Mit Run ausgefuehrt aendert sich in der DB nichts,
dafuer wird jede Aenderung im Debug-Modus durchgefuehrt.


----------



## thE_29 (10. Jul 2006)

Kein Fehler?

Kann es sein das es ein refresh Problem ist?

Beim debuggen wird alles langsamer gemacht und daher können die Daten drin sein!

Welche Java Version?


----------



## Leroy42 (10. Jul 2006)

Anan hat gesagt.:
			
		

> dafuer wird jede Aenderung im Debug-Modus durchgefuehrt.

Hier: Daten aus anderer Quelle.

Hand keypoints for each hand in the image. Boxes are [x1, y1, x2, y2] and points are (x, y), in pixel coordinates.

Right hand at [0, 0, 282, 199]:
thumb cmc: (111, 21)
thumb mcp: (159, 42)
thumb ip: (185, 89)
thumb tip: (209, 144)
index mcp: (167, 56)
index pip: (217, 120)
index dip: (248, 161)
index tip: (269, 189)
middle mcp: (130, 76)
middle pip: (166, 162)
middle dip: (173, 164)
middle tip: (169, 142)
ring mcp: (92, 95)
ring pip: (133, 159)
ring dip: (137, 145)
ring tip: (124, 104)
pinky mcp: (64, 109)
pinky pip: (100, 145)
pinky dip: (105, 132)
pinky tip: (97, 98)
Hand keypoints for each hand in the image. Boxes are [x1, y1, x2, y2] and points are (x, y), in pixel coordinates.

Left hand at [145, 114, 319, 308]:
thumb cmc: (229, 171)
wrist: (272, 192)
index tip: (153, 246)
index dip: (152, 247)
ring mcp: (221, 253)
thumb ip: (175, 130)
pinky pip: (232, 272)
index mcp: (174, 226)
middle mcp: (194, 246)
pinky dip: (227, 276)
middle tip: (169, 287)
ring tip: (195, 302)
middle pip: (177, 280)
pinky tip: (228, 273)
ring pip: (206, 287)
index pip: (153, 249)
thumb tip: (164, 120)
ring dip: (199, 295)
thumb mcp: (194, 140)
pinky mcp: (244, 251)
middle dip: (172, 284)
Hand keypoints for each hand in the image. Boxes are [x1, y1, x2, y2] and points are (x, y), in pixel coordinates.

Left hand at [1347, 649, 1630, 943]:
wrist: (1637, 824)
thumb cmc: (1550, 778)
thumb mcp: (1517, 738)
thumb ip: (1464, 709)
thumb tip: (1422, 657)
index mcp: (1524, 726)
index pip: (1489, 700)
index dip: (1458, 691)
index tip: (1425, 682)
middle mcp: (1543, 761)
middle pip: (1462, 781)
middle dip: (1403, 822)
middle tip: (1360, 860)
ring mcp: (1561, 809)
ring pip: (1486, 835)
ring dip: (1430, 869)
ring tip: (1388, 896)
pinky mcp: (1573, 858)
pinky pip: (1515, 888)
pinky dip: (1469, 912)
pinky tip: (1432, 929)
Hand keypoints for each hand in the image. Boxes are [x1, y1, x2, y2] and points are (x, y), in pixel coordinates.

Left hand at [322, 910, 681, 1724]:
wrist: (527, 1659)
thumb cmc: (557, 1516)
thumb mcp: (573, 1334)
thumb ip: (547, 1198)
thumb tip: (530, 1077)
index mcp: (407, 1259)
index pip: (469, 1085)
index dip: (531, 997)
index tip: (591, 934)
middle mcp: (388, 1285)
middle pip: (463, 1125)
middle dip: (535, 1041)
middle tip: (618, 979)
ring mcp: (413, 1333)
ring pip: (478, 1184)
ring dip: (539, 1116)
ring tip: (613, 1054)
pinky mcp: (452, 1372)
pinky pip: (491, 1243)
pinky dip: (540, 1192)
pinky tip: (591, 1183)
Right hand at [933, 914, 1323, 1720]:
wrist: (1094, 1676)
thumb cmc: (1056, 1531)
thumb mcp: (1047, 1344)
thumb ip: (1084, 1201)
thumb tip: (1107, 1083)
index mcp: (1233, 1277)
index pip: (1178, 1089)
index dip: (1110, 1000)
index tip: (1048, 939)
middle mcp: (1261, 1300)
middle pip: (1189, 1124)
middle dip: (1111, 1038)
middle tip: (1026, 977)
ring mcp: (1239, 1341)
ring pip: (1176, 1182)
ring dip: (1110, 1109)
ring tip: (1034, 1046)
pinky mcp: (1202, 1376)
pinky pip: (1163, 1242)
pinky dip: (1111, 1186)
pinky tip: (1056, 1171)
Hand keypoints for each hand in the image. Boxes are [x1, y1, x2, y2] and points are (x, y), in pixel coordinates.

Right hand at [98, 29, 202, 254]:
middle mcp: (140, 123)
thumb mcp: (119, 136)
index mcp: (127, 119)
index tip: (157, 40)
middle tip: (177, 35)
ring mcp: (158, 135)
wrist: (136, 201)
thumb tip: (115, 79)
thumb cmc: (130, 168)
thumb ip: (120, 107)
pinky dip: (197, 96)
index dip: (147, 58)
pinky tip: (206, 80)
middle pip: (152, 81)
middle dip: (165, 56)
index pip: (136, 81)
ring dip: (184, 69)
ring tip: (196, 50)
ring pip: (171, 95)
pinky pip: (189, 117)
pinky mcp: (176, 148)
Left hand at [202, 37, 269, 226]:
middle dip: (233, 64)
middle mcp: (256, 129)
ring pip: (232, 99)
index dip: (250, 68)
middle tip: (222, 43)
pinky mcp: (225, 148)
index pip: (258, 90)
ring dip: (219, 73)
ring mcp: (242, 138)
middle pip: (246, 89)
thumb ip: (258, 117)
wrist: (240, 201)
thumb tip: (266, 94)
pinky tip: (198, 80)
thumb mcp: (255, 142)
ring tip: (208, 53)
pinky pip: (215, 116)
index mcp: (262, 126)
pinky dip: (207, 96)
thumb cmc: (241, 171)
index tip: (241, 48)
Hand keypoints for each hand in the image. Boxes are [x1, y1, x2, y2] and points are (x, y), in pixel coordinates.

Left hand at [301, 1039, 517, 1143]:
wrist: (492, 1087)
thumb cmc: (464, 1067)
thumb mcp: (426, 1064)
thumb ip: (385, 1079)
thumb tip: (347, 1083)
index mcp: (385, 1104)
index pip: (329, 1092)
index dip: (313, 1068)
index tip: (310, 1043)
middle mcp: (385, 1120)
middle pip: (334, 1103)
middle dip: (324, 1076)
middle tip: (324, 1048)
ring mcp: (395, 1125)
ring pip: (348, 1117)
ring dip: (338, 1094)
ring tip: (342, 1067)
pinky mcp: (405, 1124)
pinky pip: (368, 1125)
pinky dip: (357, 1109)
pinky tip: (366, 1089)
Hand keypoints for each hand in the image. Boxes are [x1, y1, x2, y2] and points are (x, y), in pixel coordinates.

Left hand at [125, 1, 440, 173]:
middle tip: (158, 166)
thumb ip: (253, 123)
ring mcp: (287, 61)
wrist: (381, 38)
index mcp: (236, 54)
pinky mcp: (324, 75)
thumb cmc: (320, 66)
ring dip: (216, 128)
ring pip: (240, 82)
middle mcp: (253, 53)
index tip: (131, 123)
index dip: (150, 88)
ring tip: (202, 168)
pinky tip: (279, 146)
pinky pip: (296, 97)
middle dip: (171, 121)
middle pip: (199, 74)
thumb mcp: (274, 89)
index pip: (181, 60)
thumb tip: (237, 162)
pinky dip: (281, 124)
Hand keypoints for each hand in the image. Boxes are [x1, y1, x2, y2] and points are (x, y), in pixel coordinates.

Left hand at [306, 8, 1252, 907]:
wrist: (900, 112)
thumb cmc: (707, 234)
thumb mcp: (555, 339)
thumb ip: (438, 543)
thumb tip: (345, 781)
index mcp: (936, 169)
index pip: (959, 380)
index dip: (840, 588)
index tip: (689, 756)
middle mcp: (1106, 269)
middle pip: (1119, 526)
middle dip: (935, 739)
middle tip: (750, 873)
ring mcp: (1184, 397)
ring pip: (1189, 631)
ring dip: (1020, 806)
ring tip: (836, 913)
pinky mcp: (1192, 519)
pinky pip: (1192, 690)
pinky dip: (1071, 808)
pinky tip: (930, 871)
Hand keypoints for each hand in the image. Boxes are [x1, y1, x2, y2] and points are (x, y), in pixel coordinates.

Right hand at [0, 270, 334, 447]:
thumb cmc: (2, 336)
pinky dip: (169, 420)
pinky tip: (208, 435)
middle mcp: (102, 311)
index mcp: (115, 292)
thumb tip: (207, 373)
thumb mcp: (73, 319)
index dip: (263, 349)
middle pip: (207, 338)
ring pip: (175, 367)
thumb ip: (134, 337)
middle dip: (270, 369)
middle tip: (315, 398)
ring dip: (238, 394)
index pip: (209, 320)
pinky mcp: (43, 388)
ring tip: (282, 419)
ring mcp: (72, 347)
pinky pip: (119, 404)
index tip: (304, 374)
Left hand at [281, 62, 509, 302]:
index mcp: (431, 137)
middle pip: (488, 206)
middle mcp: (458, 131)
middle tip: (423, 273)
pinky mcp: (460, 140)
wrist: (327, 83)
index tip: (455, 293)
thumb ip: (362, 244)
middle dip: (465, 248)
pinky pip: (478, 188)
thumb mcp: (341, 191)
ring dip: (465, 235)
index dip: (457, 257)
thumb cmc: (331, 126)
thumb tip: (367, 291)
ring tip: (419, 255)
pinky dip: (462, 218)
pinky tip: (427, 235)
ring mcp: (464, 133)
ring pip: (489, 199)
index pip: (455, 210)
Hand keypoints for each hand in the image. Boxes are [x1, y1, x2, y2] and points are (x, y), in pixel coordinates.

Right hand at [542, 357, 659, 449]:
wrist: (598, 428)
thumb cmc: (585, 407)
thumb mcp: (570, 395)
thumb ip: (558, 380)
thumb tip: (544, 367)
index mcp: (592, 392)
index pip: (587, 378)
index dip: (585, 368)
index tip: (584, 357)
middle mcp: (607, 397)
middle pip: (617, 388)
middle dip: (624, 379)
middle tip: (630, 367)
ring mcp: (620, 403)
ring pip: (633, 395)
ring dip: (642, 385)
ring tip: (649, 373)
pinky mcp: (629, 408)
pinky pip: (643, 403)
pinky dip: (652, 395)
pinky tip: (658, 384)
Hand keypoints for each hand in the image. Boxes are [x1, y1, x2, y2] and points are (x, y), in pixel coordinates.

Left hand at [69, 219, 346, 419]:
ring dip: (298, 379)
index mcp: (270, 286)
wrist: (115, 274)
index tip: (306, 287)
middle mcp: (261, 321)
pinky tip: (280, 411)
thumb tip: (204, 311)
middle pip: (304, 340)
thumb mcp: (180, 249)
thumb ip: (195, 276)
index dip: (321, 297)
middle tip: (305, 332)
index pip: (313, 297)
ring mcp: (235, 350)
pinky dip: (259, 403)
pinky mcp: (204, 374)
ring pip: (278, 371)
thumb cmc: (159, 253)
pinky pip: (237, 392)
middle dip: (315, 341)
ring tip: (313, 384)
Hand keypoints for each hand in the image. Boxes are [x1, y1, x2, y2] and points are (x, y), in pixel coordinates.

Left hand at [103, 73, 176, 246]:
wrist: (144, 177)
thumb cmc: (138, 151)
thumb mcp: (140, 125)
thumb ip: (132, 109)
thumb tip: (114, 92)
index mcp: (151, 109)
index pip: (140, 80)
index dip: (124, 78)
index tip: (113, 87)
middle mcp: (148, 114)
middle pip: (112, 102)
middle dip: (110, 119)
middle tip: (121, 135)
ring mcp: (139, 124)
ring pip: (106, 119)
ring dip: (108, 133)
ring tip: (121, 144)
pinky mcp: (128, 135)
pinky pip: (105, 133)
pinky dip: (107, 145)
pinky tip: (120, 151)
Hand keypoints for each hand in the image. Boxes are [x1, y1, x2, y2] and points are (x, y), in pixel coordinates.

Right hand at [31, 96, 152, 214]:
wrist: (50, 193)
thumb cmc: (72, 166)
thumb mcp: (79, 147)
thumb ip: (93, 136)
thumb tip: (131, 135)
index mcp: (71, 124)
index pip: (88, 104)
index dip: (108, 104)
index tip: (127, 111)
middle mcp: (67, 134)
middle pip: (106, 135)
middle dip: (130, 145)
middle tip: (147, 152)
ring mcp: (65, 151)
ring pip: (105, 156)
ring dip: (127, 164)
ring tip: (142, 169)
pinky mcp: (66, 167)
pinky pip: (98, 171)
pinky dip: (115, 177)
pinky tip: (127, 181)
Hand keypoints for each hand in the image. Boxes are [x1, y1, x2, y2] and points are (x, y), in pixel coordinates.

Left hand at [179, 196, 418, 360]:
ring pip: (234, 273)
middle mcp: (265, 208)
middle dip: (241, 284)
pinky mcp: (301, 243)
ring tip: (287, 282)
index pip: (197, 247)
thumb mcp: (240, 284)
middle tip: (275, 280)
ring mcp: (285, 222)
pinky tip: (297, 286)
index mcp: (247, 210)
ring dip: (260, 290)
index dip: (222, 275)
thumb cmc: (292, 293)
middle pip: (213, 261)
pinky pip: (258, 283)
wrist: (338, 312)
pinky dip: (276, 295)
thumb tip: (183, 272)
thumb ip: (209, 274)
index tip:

Das heißt also, daß der Code schon funktioniert und tut was du willst.



			
				Anan hat gesagt.:
			
		

> Entwicklung im Eclipse auf Windows XP.Mit Run ausgefuehrt aendert sich in der DB nichts,



Könnte es sein, daß via "Run" überhaupt nicht dein aktuelles Programm ausgeführt wird.
Hatte ich zumindest als Eclipse-Anfänger schon ein paar Mal gehabt.   

Bau doch mal ein paar System.out.println() Befehler ein, um zu sehen,
wie weit der Programmlauf kommt.


----------



## Anan (10. Jul 2006)

Hier nocheinmal der Versuch das Problem praezise zu beschreiben.

Mein Programm bricht weder beim Debuggen, noch beim Run ab. Es gibt keine
Exceptions. Der Unterschied zwischen Debuggen und Runs besteht darin, dass
sich beim Debuggen die Werte in der Access-DB aendern. Fuehre ich das Programm
mit Run aus, dann aendert sich in der DB nichts.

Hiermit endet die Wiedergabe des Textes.